12/03/09

Má sorte ser cronista

Tendo em atenção o post anterior, como vejo, passados quatro anos, aquilo que disse na referida crónica?

Afirmei: "O PS ganhou ao centro e formou um governo de centro-esquerda". É verdade, o PS ganhou ao centro, mas o governo, na governação, não teve um matiz de centro-esquerda, mas, no essencial, de centro-direita. Só em aspectos secundários é que o governo de Sócrates governou à esquerda. Primeiro engano do cronista, isto é, engano meu.

Afirmei: "O novo primeiro-ministro teve, após a vitória eleitoral, duas novas vitórias: deu credibilidade à formação do seu governo e formou-o com uma forte imagem de coesão e reformismo". A primeira proposição é uma constatação de facto. A segunda, de certa forma, foi confirmada em parte, o governo foi sempre coeso. Já o reformismo começou com muito ímpeto, mas logo se tornou difuso, para se tornar apenas numa imagem de propaganda. O reformismo não tocou no essencial. Meio engano.

Afirmei: "Boas notícias são Campos e Cunha nas Finanças e Manuel Pinho na Economia. Dois homens que vêm de fora do PS com uma imagem de grande rigor". Campos e Cunha desapareceu muito rapidamente, Manuel Pinho tornou-se um ministro absolutamente ridículo. Engano completo do cronista.

Afirmei: "O retorno de Mariano Gago à Ciência e Tecnologia e de Correia de Campos à Saúde são também excelentes notícias. " Afinal, Mariano Gago tornou-se num Ministro secundário, um gestor burocratizado dos feudos que pululam no ensino superior português. Hoje em dia não agrada a ninguém. Correia de Campos desapareceu em combate. Conseguiu alguma coisa? Sim, tornou as populações mais desprotegidas ainda mais desprotegidas. Aliás, esta foi uma marca do governo, nestes quatro anos. Novo engano do cronista.

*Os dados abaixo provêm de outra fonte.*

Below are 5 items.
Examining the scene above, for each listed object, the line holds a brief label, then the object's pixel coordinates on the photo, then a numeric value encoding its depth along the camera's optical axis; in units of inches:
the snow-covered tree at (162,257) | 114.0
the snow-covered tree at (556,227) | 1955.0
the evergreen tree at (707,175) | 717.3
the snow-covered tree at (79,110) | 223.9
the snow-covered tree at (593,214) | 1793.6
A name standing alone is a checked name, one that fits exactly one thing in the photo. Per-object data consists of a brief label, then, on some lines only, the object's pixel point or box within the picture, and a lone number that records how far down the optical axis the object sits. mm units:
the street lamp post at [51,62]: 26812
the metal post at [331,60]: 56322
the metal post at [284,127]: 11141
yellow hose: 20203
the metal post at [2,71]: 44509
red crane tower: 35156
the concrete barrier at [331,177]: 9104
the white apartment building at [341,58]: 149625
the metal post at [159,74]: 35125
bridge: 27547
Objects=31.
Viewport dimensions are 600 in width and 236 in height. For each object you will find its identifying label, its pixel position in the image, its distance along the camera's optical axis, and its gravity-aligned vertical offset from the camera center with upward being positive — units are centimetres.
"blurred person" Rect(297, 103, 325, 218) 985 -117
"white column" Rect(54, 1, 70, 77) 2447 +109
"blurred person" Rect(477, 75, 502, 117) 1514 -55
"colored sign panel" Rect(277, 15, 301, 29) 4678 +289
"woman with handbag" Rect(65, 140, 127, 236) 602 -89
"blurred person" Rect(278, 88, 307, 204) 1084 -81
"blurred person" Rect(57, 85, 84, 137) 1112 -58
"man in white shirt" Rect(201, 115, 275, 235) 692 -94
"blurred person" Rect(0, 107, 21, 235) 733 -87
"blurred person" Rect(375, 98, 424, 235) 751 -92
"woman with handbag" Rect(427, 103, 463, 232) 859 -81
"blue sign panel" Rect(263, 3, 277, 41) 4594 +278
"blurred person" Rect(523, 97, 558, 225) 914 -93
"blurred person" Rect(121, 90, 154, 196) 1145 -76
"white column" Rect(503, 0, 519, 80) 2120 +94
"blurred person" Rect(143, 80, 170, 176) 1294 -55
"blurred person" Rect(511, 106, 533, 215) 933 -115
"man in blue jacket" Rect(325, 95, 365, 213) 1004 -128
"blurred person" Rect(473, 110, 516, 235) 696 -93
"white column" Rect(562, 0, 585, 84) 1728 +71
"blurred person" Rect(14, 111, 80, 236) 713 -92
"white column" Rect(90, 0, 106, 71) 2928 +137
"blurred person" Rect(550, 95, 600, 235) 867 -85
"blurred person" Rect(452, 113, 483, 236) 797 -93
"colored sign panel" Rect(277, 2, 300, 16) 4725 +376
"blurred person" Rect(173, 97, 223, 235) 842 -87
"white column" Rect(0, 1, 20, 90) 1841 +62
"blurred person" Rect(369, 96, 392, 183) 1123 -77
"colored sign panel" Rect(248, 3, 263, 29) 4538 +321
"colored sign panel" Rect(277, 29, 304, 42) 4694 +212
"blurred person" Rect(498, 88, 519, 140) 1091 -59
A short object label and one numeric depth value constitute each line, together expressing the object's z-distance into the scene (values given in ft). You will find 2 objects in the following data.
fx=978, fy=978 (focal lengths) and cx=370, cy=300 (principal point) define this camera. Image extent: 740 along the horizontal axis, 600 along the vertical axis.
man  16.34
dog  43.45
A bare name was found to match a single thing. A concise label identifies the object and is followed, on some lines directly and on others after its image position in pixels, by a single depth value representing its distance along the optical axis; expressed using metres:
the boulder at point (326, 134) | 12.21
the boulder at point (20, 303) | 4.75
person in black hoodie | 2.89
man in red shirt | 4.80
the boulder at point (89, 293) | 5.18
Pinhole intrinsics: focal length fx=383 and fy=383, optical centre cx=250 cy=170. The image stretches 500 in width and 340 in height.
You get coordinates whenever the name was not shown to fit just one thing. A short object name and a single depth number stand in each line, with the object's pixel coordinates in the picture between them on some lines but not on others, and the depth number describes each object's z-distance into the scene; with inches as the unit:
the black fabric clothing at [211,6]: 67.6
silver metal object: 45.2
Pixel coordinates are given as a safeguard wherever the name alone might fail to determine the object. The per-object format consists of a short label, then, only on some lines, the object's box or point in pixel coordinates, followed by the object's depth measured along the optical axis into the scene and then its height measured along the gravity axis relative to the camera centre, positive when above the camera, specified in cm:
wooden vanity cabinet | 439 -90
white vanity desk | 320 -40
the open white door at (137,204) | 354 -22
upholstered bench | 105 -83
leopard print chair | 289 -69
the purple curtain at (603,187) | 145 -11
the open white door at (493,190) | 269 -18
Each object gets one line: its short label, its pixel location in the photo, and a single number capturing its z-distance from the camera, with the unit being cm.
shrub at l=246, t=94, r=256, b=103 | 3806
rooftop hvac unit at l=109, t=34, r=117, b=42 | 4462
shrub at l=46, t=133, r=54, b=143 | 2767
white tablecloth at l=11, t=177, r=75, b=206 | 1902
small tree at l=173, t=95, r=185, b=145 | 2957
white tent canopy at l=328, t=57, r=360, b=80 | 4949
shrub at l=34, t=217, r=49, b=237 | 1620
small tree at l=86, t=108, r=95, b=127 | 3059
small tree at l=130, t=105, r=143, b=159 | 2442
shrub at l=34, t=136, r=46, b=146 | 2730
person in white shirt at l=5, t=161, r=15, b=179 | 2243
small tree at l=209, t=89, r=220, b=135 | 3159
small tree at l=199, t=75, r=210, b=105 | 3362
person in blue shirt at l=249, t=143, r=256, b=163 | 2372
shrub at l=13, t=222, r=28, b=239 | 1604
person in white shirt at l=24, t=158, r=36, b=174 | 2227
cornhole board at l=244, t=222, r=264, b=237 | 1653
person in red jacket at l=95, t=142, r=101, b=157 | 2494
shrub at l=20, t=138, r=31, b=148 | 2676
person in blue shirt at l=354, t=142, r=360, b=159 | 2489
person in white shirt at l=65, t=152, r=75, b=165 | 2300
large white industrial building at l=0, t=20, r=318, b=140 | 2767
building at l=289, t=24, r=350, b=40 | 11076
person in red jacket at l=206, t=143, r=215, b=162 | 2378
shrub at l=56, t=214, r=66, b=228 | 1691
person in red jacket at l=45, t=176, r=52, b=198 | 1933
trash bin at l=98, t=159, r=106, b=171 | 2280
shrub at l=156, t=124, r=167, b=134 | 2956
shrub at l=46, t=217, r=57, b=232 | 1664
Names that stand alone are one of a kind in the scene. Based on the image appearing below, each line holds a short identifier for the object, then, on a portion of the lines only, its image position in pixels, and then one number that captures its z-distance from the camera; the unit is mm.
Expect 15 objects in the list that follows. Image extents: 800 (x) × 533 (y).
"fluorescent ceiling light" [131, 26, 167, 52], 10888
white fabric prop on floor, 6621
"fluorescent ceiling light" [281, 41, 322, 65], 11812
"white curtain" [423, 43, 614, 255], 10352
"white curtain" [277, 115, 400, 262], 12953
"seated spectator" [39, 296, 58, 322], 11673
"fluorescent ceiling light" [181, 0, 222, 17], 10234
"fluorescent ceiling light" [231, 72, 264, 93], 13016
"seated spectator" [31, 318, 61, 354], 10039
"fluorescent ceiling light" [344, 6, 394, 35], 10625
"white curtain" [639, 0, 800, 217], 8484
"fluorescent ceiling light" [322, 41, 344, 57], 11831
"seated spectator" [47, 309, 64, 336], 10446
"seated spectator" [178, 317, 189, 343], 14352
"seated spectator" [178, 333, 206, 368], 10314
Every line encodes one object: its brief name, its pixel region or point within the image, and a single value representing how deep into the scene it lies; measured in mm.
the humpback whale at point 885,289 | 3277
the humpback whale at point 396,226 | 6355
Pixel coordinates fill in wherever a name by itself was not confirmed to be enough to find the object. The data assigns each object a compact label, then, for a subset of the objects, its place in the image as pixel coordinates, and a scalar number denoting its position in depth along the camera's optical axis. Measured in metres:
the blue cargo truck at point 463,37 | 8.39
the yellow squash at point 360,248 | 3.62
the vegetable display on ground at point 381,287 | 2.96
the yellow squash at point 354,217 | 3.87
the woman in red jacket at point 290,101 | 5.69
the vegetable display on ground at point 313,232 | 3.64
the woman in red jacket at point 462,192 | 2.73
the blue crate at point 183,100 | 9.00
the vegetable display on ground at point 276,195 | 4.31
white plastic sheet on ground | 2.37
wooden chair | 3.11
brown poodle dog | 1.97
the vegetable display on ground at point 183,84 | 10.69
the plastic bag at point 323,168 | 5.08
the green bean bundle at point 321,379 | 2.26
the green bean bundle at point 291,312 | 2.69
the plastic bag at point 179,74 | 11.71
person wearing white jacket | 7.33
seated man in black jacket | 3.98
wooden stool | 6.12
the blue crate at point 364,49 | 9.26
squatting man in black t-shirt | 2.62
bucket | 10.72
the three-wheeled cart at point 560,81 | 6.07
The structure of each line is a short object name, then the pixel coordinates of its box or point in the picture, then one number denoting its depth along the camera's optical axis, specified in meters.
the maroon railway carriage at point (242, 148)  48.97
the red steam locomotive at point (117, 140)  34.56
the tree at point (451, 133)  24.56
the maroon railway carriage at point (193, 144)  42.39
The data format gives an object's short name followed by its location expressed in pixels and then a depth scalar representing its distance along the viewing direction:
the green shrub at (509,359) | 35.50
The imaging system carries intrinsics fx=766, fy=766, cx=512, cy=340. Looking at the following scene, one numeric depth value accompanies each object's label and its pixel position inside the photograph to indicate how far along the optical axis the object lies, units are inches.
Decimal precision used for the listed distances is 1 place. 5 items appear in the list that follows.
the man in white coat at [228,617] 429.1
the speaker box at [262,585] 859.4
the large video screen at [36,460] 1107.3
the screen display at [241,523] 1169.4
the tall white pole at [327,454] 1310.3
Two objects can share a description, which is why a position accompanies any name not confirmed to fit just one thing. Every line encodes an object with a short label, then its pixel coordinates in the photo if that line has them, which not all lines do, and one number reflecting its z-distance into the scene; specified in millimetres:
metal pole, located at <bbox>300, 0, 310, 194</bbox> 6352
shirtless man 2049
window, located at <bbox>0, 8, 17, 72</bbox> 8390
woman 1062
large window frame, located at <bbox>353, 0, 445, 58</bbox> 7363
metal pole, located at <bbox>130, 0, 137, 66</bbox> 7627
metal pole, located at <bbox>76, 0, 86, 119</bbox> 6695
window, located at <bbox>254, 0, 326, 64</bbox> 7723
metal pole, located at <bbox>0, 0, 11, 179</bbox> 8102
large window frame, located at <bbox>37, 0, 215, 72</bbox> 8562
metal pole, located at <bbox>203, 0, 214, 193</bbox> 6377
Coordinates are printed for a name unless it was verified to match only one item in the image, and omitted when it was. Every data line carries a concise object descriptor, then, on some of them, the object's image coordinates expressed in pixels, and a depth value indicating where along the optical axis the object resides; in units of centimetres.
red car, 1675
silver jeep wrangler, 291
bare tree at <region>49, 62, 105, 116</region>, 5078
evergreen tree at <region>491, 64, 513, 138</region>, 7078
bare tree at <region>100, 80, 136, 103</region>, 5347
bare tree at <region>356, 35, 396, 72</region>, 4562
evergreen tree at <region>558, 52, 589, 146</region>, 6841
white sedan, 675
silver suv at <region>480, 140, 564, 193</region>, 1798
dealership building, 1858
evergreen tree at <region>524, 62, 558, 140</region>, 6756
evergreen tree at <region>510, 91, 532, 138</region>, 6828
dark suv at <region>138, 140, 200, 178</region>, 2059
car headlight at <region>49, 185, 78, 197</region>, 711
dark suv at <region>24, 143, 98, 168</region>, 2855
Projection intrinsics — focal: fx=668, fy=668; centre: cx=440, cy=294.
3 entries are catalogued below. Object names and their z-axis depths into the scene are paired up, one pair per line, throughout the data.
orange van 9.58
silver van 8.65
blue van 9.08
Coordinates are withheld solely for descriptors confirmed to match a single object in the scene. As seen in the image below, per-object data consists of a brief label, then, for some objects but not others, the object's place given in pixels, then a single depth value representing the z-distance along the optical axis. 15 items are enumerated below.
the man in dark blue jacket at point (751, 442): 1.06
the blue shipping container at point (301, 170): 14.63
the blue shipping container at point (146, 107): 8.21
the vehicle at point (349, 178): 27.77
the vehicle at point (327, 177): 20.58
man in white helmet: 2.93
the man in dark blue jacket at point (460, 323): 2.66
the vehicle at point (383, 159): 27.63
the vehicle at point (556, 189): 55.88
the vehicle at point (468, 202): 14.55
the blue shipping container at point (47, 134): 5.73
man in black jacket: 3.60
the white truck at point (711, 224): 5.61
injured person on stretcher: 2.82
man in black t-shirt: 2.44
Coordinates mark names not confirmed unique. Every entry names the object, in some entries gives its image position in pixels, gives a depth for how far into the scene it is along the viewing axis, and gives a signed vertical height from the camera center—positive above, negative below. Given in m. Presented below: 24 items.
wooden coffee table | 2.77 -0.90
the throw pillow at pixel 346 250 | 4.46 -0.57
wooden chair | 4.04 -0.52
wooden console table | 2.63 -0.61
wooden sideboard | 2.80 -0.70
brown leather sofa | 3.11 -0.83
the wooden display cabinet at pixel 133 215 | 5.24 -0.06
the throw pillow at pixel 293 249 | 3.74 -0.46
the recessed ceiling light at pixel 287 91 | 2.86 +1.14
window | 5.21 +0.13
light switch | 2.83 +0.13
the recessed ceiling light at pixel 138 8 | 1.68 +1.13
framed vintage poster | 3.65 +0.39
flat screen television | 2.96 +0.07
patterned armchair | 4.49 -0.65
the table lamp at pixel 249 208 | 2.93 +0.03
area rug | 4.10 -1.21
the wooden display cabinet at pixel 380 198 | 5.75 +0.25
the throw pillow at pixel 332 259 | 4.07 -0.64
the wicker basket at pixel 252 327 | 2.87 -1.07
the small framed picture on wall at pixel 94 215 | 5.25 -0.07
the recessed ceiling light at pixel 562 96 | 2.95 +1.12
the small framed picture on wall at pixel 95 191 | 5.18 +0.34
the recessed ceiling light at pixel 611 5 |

Afirmei: "Na Educação, há, pelo menos, uma boa notícia: nem Ana Benavente, nem Santos Silva vão tutelar a pasta. Esperemos que a nova ministra seja insensível à demagogia e irresponsabilidade daqueles que estão empenhados em prosseguir o caminho de destruição do sistema educativo português". Errei claramente. Lurdes Rodrigues e respectivos acólitos são piores do que Ana Benavente e Santos Silva, coisa que já era extraordinariamente difícil. O sistema está desarticulado e falho de sentido e justiça internos. Parece que o lema é quanto pior melhor.

Afirmei: "Pede-se-lhe que faça aquilo que nenhum primeiro-ministro, antes dele, fez: cortar nos privilégios instalados, fomentar o reformismo inovador, equilibrar e dar coesão à comunidade nacional. Que seja ao mesmo tempo liberal na economia e social-democrata na concepção da comunidade política". O que aconteceu? Sócrates proletarizou os professores e as classes médias, foi politicamente maleável perante os verdadeiros privilegiados, fomentou uma aparência de inovação, cujo emblema é o Magalhães, tornou a comunidade nacional menos coesa. Nem foi liberal na economia nem social-democrata na concepção da comunidade política. No fundo, navegou à vista, sem quaisquer princípios orientadores sérios, sem plano sério para o país que não seja o de se fazer reeleger à custa da propaganda mais desbragada (de novo entra aí o Magalhães). Nova expectativa errada do cronista.

Concluí assim: "A Sócrates pede-se-lhe uma inteligência de Aristóteles e uma força de Hércules. Se as tiver, então um dia, quando se estudar a vida política da III República, falar-se-á em Sócrates e em pré-socráticos. Caso contrário, o socratismo não terá sido mais do que um sofístico equívoco." Só acertei no "caso contrário". De facto, Sócrates não passou de um caso contrário, um sofístico equívoco. Sem inteligência de Aristóteles, a força de Hércules só lhe serviu para perseguir os mais fracos.

Moral da história: o melhor é não ter expectativas sobre quem nos vai governar. A decepção está sempre garantida. Má sorte ser cronista.

3 comentários:

Anónimo disse...

Também te enganaste com o Vale e Azevedo, lembras-te?

O melhor é fazeres como o João Pinto do FCP. Prognósticos só no fim do jogo.

Jorge Carreira Maia disse...

Sim, embora, tanto quanto me lembro, esse texto era como este: uma exposição de expectativas. E também tinha o seu "caso contrário". Devo ter-me enganado em muitas coisas mais. Mas é um exercício curioso olhar para o que se escreveu há algum tempo e comparar com o que aconteceu.

maria correia disse...

E, com todo o respeito, só agora chega a essa conclusão, caro JCM?